What needs to be done
Return verbatim the lines of the material below, from the line containing "θερμή στήριξη της Περιφέρειας" through the line containing "Κατάθεση στεφάνων από μαθητές για", inclusive, and nothing else.

++++++++

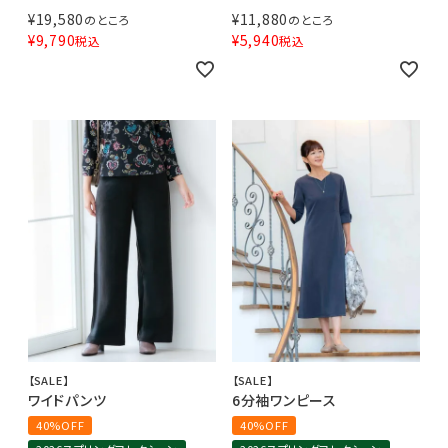
¥
19,580
¥
11,880
のところ
のところ
¥
9,790
¥
5,940
税込
税込
【SALE】
【SALE】
ワイドパンツ
6分袖ワンピース
40%OFF
40%OFF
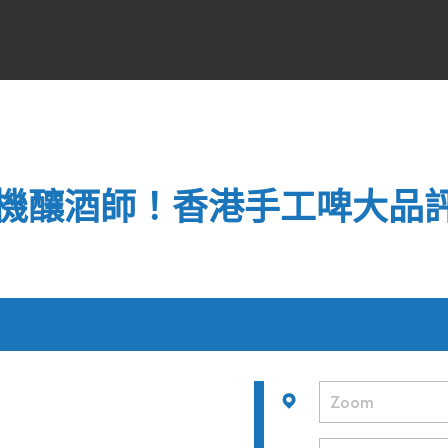
機釀酒師！香港手工啤大品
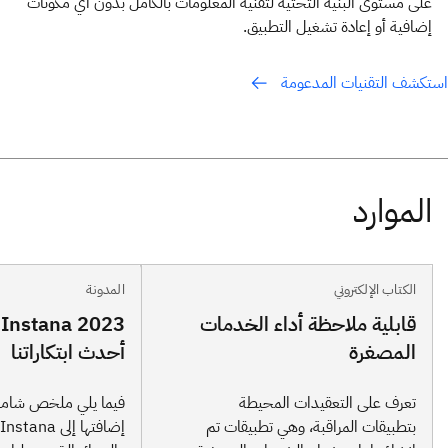
على مستوى البنية التحتية لتقنية المعلومات بالكامل بدون أي مكونات
إضافية أو إعادة تشغيل التطبيق.
استكشف التقنيات المدعومة
الكتاب الإلكتروني
المدونة
قابلية ملاحظة أداء الخدمات
3
المصغرة
أحدث ابتكاراتنا
تعرف على التعقيدات المحيطة
فيما يلي ملخص شامل
بتطبيقات المراقبة، وهي تطبيقات تم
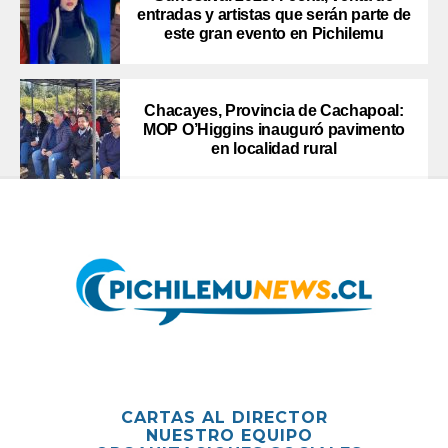
entradas y artistas que serán parte de
este gran evento en Pichilemu
Chacayes, Provincia de Cachapoal:
MOP O’Higgins inauguró pavimento
en localidad rural
CARTAS AL DIRECTOR
NUESTRO EQUIPO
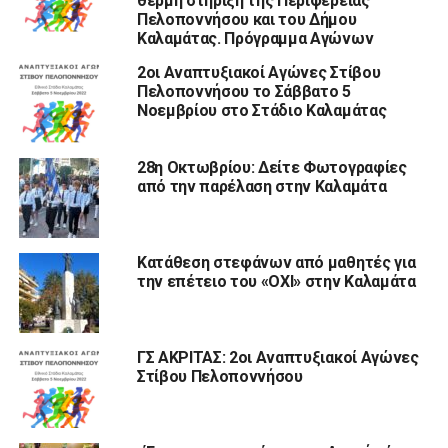
θερμή στήριξη της Περιφέρειας
Πελοποννήσου και του Δήμου
Καλαμάτας. Πρόγραμμα Αγώνων
2οι Αναπτυξιακοί Αγώνες Στίβου
Πελοποννήσου το Σάββατο 5
Νοεμβρίου στο Στάδιο Καλαμάτας
28η Οκτωβρίου: Δείτε Φωτογραφίες
από την παρέλαση στην Καλαμάτα
Κατάθεση στεφάνων από μαθητές για
την επέτειο του «ΟΧΙ» στην Καλαμάτα
ΓΣ ΑΚΡΙΤΑΣ: 2οι Αναπτυξιακοί Αγώνες
Στίβου Πελοποννήσου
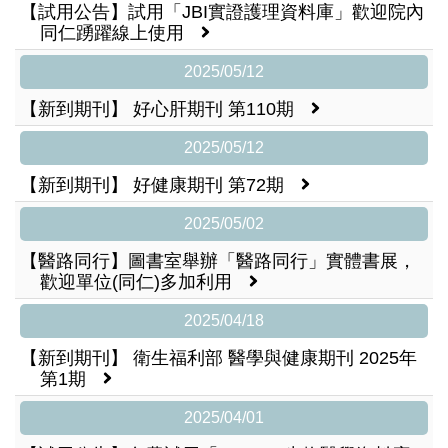
【試用公告】試用「JBI實證護理資料庫」歡迎院內
同仁踴躍線上使用
2025/05/12
【新到期刊】 好心肝期刊 第110期
2025/05/12
【新到期刊】 好健康期刊 第72期
2025/05/02
【醫路同行】圖書室舉辦「醫路同行」實體書展，
歡迎單位(同仁)多加利用
2025/04/18
【新到期刊】 衛生福利部 醫學與健康期刊 2025年
第1期
2025/04/01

++++++++

Your response
θερμή στήριξη της Περιφέρειας
Πελοποννήσου και του Δήμου
Καλαμάτας. Πρόγραμμα Αγώνων
2οι Αναπτυξιακοί Αγώνες Στίβου
Πελοποννήσου το Σάββατο 5
Νοεμβρίου στο Στάδιο Καλαμάτας
28η Οκτωβρίου: Δείτε Φωτογραφίες
από την παρέλαση στην Καλαμάτα
Κατάθεση στεφάνων από μαθητές για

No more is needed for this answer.